* The task
Where the word "planes" appears in a line below, copy the whole line.

* Task data
====
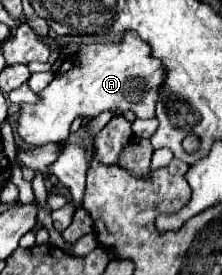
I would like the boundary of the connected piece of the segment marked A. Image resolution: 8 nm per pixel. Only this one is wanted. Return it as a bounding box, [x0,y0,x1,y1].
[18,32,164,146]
====
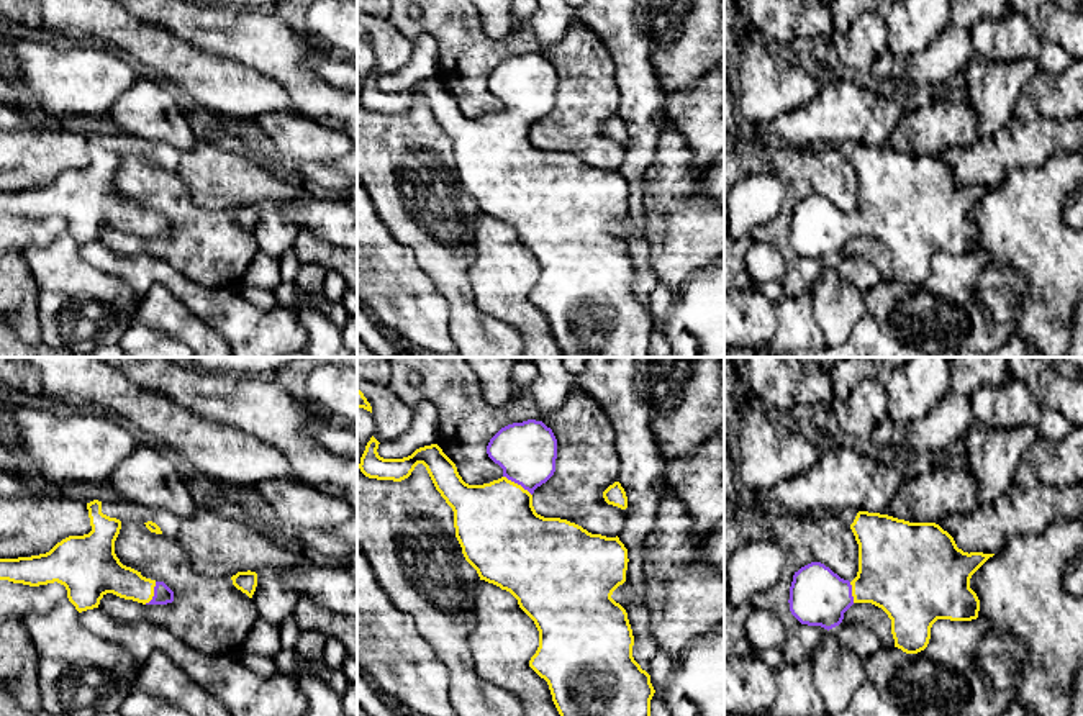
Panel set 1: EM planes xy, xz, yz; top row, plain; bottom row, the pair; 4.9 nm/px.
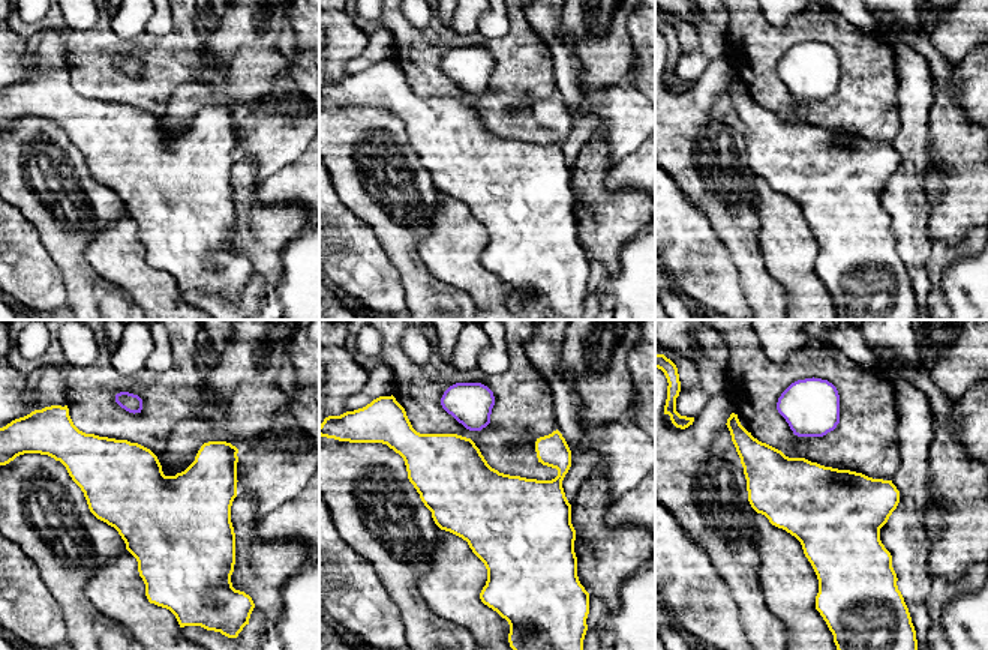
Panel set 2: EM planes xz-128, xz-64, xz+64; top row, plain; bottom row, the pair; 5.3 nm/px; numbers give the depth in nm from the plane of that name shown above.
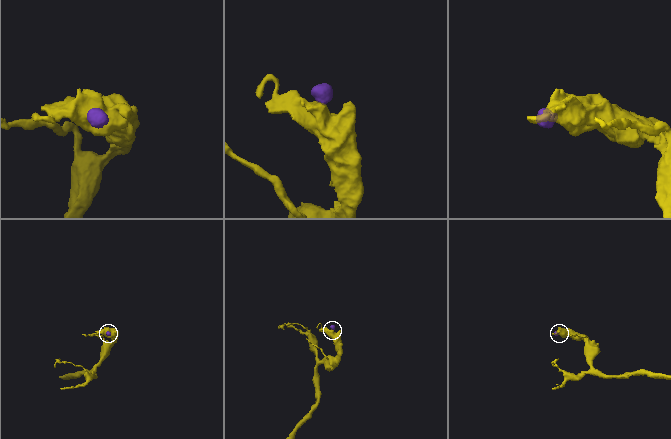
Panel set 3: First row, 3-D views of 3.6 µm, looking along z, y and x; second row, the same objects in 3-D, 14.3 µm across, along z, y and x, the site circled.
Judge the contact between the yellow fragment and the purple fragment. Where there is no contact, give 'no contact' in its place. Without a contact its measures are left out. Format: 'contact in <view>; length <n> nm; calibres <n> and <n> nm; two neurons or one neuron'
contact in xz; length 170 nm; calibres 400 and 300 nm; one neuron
====
* Result of this exercise
Panel set 1: EM planes xy, xz, yz; top row, plain; bottom row, the pair; 4.9 nm/px.
Panel set 2: EM planes xz-128, xz-64, xz+64; top row, plain; bottom row, the pair; 5.3 nm/px; numbers give the depth in nm from the plane of that name shown above.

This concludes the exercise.